【第五部】第五章 ヴィシレ帝国
――帝都城内・謁見の間――
バージニア達騎士団は謁見の間に到着する。大扉の番兵はバージニアに軽く会釈すると、二人がかりで大扉を開いた。
重厚な扉が音を立て開く。バージニアは騎士団員達を引き連れそのまま中へと進み、自分達騎士団の参列場所へと向かった。
参列場所は縦に四区分されている。特に目印があるわけではない。ただ、常の習いとして、所属によって場所が決まっているのだ。
玉座に向かうバージニアから見て右から順に、次の通り並ぶ。
――“魔鉱研究部門”
――“魔導兵団”
――“近衛騎士団”
――“バイオ研究部門”
ここヴィシレ帝国は、皇帝ウルトロス五世によって治められている。
その代の皇帝は、世襲ではない。しかしながら、民主主義に則った、民草の民意をくんだ選出という訳でもない。
――実力と実績。それらにより、自らの後継に相応しい者を皇帝が独断で決める。そして、その者が男であれば“ウルトロス”を、女であれば“ウルトリア”を名乗る。それが帝国での習わしだ。
もちろん、皇帝に取り入ろうとする者も出てくる。過去にもあったことだ。実力無き者が継げば、腐敗することだろう。
だが、帝国はあくまで実力主義。気に入らなければ、クーデターも起こり得る。
そこで導入されているのが、時の皇帝と決闘し勝利することにより帝位を奪い取る闘い――通称“帝位決闘”。
帝国の要人達が見守る中、皇帝は挑戦者と一対一の闘いをする。帝位の争奪というだけではなく、勝者は敗者を自由に扱える。一族郎党皆殺し、追放、飼い殺し。いずれも自由だ。
挑戦権は帝国が正式に定める軍事組織に与えられる。当代では、近衛騎士団、魔導兵団、魔鉱研究部門、バイオ研究部門の四つが対象となる。

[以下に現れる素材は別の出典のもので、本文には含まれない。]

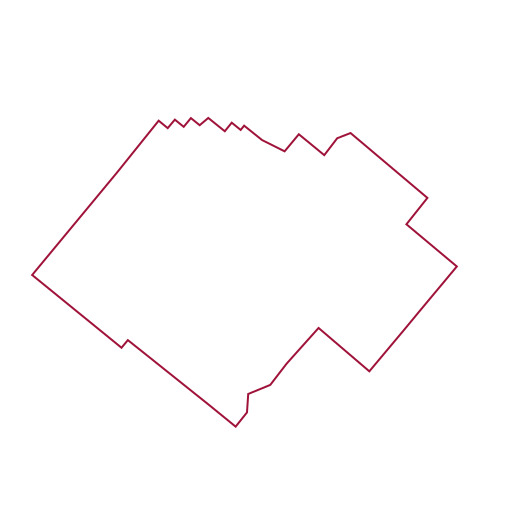 Miller, Missouri, United States of America (Equal Earth projection), rotated 128°
{"feature_id": "52423323B49877300936601", "entity_name": "Miller", "entity_type": "district", "adm_level": 2, "iso_a3": "USA", "parent_name": "United States of America", "parent_adm1": "Missouri", "projection": "equal_earth", "projection_center": [-92.479, 38.224], "detail": "fine", "context": "isolated", "style": "outline", "palette": "rose", "viewbox_px": 512, "rotation_deg": 128, "n_neighbors": 0, "source": "geoboundaries", "source_scale": "gbopen_adm2", "svg_char_len": 605}
<svg xmlns="http://www.w3.org/2000/svg" viewBox="0 0 512 512"><g transform="rotate(128 256 256)"><path d="M100.9,257.2L113.2,264.5L134.5,264.3L133.7,297.2L155.9,297.9L160.9,322.5L160.6,345.6L166.1,345.7L165.9,357.2L176.9,357.4L176.6,378.6L187.6,380.9L187.4,392.2L198.7,392.5L198.5,403.9L209.6,404.3L209.3,416.0L275.5,416.9L408.8,420.7L411.1,305.5L401.2,305.2L401.4,283.1L402.3,201.4L403.0,167.0L384.8,166.8L369.5,177.2L348.8,165.4L322.0,165.6L274.2,162.4L277.1,95.7L221.9,93.8L199.8,93.2L143.6,91.4L140.6,91.3L138.4,157.0L104.7,156.7L100.9,257.2Z" fill="none" stroke="#9f1239" stroke-width="2"/></g></svg>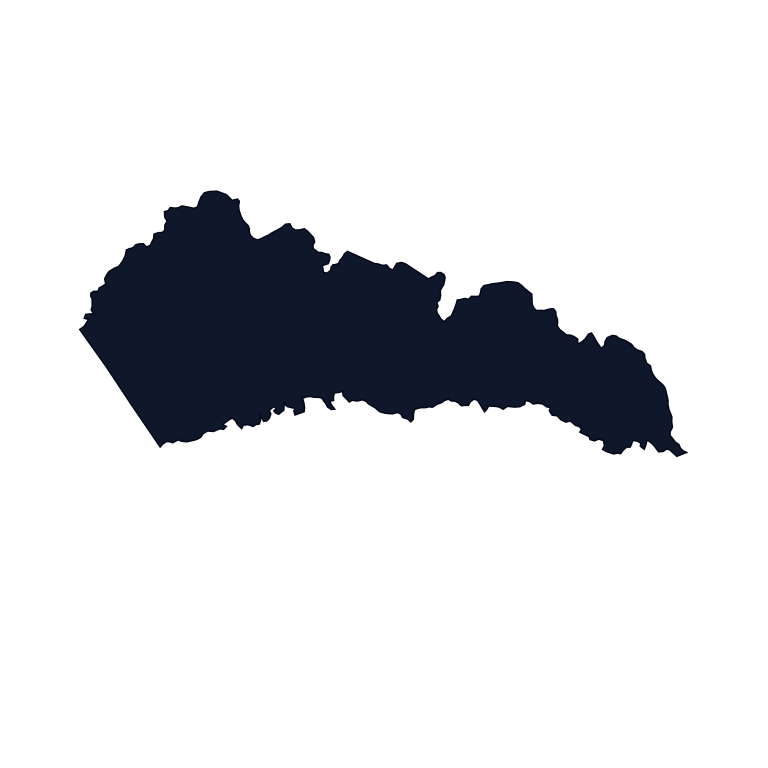 outline of Colméia, Tocantins, Brazil, rotated 293°
{"feature_id": "56859067B96092226018551", "entity_name": "Colméia", "entity_type": "district", "adm_level": 2, "iso_a3": "BRA", "parent_name": "Brazil", "parent_adm1": "Tocantins", "projection": "mercator", "projection_center": [-48.748, -8.892], "detail": "fine", "context": "isolated", "style": "filled", "palette": "ink", "viewbox_px": 768, "rotation_deg": 293, "n_neighbors": 0, "source": "geoboundaries", "source_scale": "gbopen_adm2", "svg_char_len": 5169}
<svg xmlns="http://www.w3.org/2000/svg" viewBox="0 0 768 768"><g transform="rotate(293 384 384)"><path d="M517.0,488.4L520.8,486.7L524.5,484.9L525.5,481.2L526.8,476.3L528.5,472.3L529.5,468.0L528.9,464.8L527.7,461.0L526.1,456.9L523.0,452.2L520.7,448.4L518.7,444.8L516.2,441.4L513.7,437.6L509.4,436.3L505.9,437.2L502.1,437.4L500.3,434.0L498.9,430.2L495.0,428.8L494.4,425.0L491.9,421.8L489.9,418.6L486.8,419.1L483.2,419.4L480.3,419.5L477.2,419.5L472.9,419.4L469.0,416.5L464.9,415.3L466.0,411.0L468.2,408.2L469.8,405.4L473.0,403.3L476.8,403.3L479.9,400.6L483.0,402.5L487.6,401.5L492.0,399.3L495.4,399.6L498.8,400.1L502.7,399.4L506.2,398.5L508.2,396.3L508.8,392.8L507.4,389.7L503.7,388.7L501.0,386.1L498.1,383.7L503.0,357.1L502.7,352.6L499.9,348.5L495.6,348.1L492.2,347.5L492.6,343.5L494.6,339.9L492.6,336.3L492.2,331.6L491.1,328.0L491.8,298.5L488.2,296.7L484.0,296.4L480.8,295.2L477.3,295.1L475.2,293.0L473.8,290.5L470.9,289.7L467.6,290.5L463.8,288.2L463.0,284.8L466.4,282.7L468.9,280.9L471.1,283.5L473.1,285.7L476.4,285.5L479.9,284.6L481.8,282.4L480.8,278.7L480.8,275.5L479.5,272.3L480.2,269.2L481.0,265.8L484.1,264.4L487.8,264.6L491.2,262.0L493.0,258.0L494.6,254.5L495.8,250.1L492.8,246.0L491.1,242.2L491.7,238.3L494.7,234.8L492.6,230.9L488.5,229.0L486.1,227.2L482.7,224.5L479.1,221.6L475.7,219.3L473.1,216.8L470.0,214.3L467.2,211.4L467.1,206.9L468.7,202.9L471.1,200.8L474.3,199.3L476.7,197.1L478.0,193.8L479.9,189.8L483.5,186.0L487.1,182.8L491.2,180.5L495.6,179.5L497.0,176.9L493.7,172.5L496.7,165.0L496.2,154.9L493.4,149.0L491.7,146.3L489.6,143.8L484.6,142.5L479.1,142.6L474.1,143.1L471.5,140.4L469.6,131.2L468.9,128.3L465.9,125.9L464.2,122.8L462.9,118.3L459.1,117.5L456.9,114.6L451.9,117.0L449.1,120.8L444.8,120.2L439.9,122.1L436.9,120.8L435.1,117.1L432.2,113.8L427.6,115.1L423.8,114.8L420.2,114.6L417.3,111.7L419.1,107.8L417.6,104.4L415.3,101.1L411.4,99.8L408.8,96.5L406.7,94.5L400.7,95.7L395.5,95.5L391.4,94.6L388.4,93.7L385.6,90.9L383.2,89.1L380.0,86.9L376.4,86.1L371.6,85.8L367.3,88.8L363.8,86.5L361.5,84.4L357.6,84.4L355.7,80.4L353.1,78.7L350.2,79.8L348.3,82.1L341.5,85.0L337.8,85.5L335.2,89.4L333.2,85.2L331.5,82.2L327.3,82.4L328.0,86.8L324.0,86.2L319.6,85.3L315.3,82.6L291.2,121.8L265.6,160.5L238.5,202.6L242.4,203.8L246.1,206.4L247.2,209.5L247.3,212.4L249.7,214.3L252.1,216.5L252.2,220.2L253.7,225.0L257.3,230.1L259.8,233.3L263.2,236.0L267.8,237.0L271.8,239.9L273.7,245.6L278.7,250.5L279.5,254.0L283.4,255.5L283.5,251.1L287.3,253.5L290.8,255.5L293.5,257.9L292.0,261.7L289.5,265.0L287.3,270.4L291.2,270.6L293.5,275.0L293.8,280.1L296.6,281.9L298.5,284.9L302.6,284.4L306.5,282.7L302.6,287.8L304.2,290.5L307.5,291.8L312.1,291.6L314.9,288.7L320.4,291.5L318.9,294.5L316.3,293.0L314.9,295.6L315.0,298.9L320.8,302.0L327.0,299.7L325.4,303.7L326.2,308.7L327.0,312.1L324.0,311.5L320.7,314.2L327.3,321.3L331.3,320.1L335.5,317.5L339.1,314.7L342.1,318.0L343.7,321.1L344.5,324.9L346.2,329.0L346.7,332.6L344.8,335.1L343.5,337.8L340.7,341.1L340.0,345.4L341.6,348.5L344.3,343.7L346.9,340.8L349.1,344.0L353.1,342.2L356.5,341.9L358.5,345.6L361.0,348.8L357.4,350.9L355.2,356.3L353.8,359.0L356.6,361.1L357.9,366.1L361.0,370.3L361.0,374.6L359.6,377.6L358.7,385.0L356.8,391.0L357.5,396.3L358.5,399.6L359.9,403.6L363.0,407.4L363.0,411.2L360.5,414.3L361.0,420.0L359.6,423.4L362.9,424.8L368.0,422.8L372.5,422.1L374.9,424.8L376.6,427.2L378.6,431.7L380.7,434.4L381.5,437.6L386.4,441.0L389.4,444.4L392.5,446.1L395.2,449.2L394.7,452.5L396.0,456.2L395.7,459.7L394.2,463.6L395.9,466.7L397.3,470.0L401.0,470.4L405.1,472.5L405.6,476.3L403.4,479.6L400.5,483.5L397.7,487.4L400.4,488.4L404.6,489.0L406.1,492.9L407.3,496.6L407.8,499.4L407.3,503.5L411.6,506.3L413.8,513.3L416.3,518.1L420.3,521.4L424.2,520.6L424.8,525.7L423.8,529.0L426.5,533.3L427.6,538.0L426.5,543.0L427.6,546.3L424.0,546.6L421.0,550.9L422.4,555.8L420.2,560.8L419.9,566.2L422.7,569.7L421.8,573.2L420.7,576.3L421.1,580.1L419.9,583.4L416.2,583.1L415.9,587.9L415.8,593.2L413.4,595.4L413.9,599.9L417.2,603.3L417.6,608.1L413.4,611.0L409.3,610.7L408.7,614.3L409.3,622.6L411.7,626.0L412.3,629.0L416.8,630.1L420.7,632.1L422.1,635.3L424.9,635.4L429.3,635.1L430.4,639.6L429.9,643.4L426.9,644.3L425.6,649.1L430.5,648.8L435.2,648.0L434.5,652.2L432.9,656.3L428.9,663.3L431.1,667.5L434.4,669.3L435.1,672.4L431.8,681.8L439.2,689.3L439.4,685.0L441.0,681.6L443.5,679.1L444.3,675.0L446.4,671.3L448.4,667.5L451.8,666.0L456.9,666.4L461.6,663.6L466.2,661.8L469.0,659.1L472.0,656.1L476.1,653.4L479.9,651.8L483.2,649.6L485.7,647.7L488.2,645.9L490.4,644.0L492.0,641.3L493.0,638.4L494.0,635.5L495.6,631.4L498.1,627.6L501.3,624.5L504.8,622.2L505.7,617.8L509.5,614.2L513.2,612.1L514.7,608.8L514.3,603.7L515.2,599.8L517.3,596.3L518.0,592.0L518.3,588.4L518.0,585.0L518.0,582.0L518.9,579.1L518.0,575.3L513.9,571.3L509.6,570.9L505.7,572.0L501.6,570.0L504.6,565.4L507.0,561.9L509.6,558.7L512.0,555.0L509.7,552.7L506.8,552.2L503.8,551.5L499.9,549.6L496.5,546.6L501.0,544.8L501.9,540.7L501.9,536.8L500.5,532.9L501.6,528.7L502.9,524.1L505.2,520.8L508.2,519.8L511.4,518.4L514.3,515.5L517.5,514.0L519.5,510.7L518.3,507.9L516.4,505.5L514.2,502.7L512.8,499.0L511.2,495.6L512.4,492.6L514.4,490.0L517.0,488.4Z" fill="#0f172a" stroke="#020617" stroke-width="1.5"/></g></svg>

魔鉱研究部門とバイオ研究部門は当代のウルトロス五世により新設された組織であり、先代までは近衛騎士団と魔導兵団のみだった。
実際、初代皇帝は自ら定めたこの決闘を実践してみせた。挑戦者は血気盛んで自分の実力に自信を持つ近衛騎士団所属の青年だった。
初代皇帝は圧倒的な実力で挑戦者をねじ伏せ、いつの間に捕らえていたのか、青年の家族や恋人を拘束して連れてきた。
そして、兵達に拘束されながら家族や恋人の命乞いをする青年の前で、無慈悲な“処刑”が執り行われた。
泣き叫ぶも大事な人達を皆殺しにされ、自分も殺してくれと懇願する青年。皇帝は青年は殺さず、国外追放とした。
このように、『負ければ地獄』が国民の意識に植え付けられ、以来、ほとんど挑戦者は現れなかった。たまに現れても、いずれも負けた。
先に逃がしたはずの親族を拘束され目の前で処刑されたり、身内の無い者は公開拷問で人としての尊厳を辱しめられたりと、ろくな末路ではなかった。
だが、帝国歴の中で、一人だけ帝位簒奪を成功させた者が現れる。その者こそが、当代の皇帝――ウルトロス五世だった。